START THE DATA

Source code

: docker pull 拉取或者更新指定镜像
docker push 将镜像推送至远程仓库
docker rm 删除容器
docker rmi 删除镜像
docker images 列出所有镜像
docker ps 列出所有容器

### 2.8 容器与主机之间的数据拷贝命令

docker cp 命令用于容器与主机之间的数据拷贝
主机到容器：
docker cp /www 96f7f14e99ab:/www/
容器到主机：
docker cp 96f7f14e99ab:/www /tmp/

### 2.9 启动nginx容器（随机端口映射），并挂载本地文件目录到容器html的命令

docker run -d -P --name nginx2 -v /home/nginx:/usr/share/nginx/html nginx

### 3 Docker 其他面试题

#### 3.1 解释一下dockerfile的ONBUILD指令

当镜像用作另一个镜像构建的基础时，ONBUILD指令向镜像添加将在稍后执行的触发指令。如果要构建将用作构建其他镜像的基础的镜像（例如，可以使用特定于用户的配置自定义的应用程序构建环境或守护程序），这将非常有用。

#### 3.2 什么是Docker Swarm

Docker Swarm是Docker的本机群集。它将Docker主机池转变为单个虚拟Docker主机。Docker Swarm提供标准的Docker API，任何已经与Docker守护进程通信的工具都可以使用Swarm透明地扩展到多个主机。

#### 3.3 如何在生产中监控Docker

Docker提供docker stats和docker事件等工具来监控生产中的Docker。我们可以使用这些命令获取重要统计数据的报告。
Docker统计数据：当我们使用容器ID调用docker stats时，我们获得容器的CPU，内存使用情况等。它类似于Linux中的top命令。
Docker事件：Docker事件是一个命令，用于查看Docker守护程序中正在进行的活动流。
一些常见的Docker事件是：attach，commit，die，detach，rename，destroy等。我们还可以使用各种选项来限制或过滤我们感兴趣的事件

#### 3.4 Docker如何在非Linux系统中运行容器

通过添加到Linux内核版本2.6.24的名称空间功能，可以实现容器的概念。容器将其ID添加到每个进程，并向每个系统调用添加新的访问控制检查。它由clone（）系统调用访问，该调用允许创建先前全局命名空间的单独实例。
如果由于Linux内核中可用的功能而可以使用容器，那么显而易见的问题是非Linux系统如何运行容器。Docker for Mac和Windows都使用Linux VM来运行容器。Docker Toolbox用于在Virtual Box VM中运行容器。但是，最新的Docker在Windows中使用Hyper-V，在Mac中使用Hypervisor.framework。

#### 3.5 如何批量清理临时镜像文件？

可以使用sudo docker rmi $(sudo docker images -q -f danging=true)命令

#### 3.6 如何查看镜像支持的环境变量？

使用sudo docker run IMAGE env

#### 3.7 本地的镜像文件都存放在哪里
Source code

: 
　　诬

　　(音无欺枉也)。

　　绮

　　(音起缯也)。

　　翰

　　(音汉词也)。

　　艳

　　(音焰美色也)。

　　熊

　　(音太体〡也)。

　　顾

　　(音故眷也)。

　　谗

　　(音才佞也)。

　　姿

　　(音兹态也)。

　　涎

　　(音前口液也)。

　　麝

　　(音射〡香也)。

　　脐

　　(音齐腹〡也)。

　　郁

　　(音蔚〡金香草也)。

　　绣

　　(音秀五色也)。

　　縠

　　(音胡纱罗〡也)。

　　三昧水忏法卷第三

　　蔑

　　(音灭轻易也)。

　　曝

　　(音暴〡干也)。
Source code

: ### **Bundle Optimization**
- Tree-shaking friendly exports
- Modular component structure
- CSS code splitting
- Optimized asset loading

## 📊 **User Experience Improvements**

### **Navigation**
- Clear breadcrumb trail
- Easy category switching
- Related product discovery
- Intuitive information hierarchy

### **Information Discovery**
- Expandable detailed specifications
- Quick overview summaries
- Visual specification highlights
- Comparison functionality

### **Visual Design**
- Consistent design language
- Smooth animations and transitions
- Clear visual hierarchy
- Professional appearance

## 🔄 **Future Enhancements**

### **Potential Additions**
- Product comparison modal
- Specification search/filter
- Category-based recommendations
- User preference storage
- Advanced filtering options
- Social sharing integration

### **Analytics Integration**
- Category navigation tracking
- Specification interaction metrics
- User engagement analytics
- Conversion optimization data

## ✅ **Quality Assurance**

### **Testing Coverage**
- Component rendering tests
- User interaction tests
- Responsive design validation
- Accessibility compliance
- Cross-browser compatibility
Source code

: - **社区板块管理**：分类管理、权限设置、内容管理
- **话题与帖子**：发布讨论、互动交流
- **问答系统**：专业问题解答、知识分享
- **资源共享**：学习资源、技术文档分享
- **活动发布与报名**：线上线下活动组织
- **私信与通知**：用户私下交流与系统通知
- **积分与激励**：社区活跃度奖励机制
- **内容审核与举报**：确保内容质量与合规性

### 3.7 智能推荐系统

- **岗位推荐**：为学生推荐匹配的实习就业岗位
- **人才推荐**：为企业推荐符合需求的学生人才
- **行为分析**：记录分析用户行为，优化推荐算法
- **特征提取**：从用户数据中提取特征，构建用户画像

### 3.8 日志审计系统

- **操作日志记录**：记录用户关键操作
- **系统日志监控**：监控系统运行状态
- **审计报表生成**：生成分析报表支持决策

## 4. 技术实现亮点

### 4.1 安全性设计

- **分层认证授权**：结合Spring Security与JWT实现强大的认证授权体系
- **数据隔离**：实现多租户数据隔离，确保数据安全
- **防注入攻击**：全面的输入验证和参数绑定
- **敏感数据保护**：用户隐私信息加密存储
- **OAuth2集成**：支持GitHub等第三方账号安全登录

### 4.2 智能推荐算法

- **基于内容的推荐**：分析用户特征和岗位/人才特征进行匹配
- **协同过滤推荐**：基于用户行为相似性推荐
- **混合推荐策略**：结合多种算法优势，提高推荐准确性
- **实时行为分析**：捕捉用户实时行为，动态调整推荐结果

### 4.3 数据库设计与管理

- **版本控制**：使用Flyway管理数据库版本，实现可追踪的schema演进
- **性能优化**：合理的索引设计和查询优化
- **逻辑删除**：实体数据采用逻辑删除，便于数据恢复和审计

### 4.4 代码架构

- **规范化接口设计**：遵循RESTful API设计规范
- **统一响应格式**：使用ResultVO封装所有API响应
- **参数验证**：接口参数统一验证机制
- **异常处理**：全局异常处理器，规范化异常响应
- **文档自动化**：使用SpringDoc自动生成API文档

END THE DATA

» **JOB ITEM**
Out of the records, collect only those lines that contain the string "User".

» **TASK RESPONSE**
## 📊 **User Experience Improvements**
- User preference storage
- User engagement analytics
- User interaction tests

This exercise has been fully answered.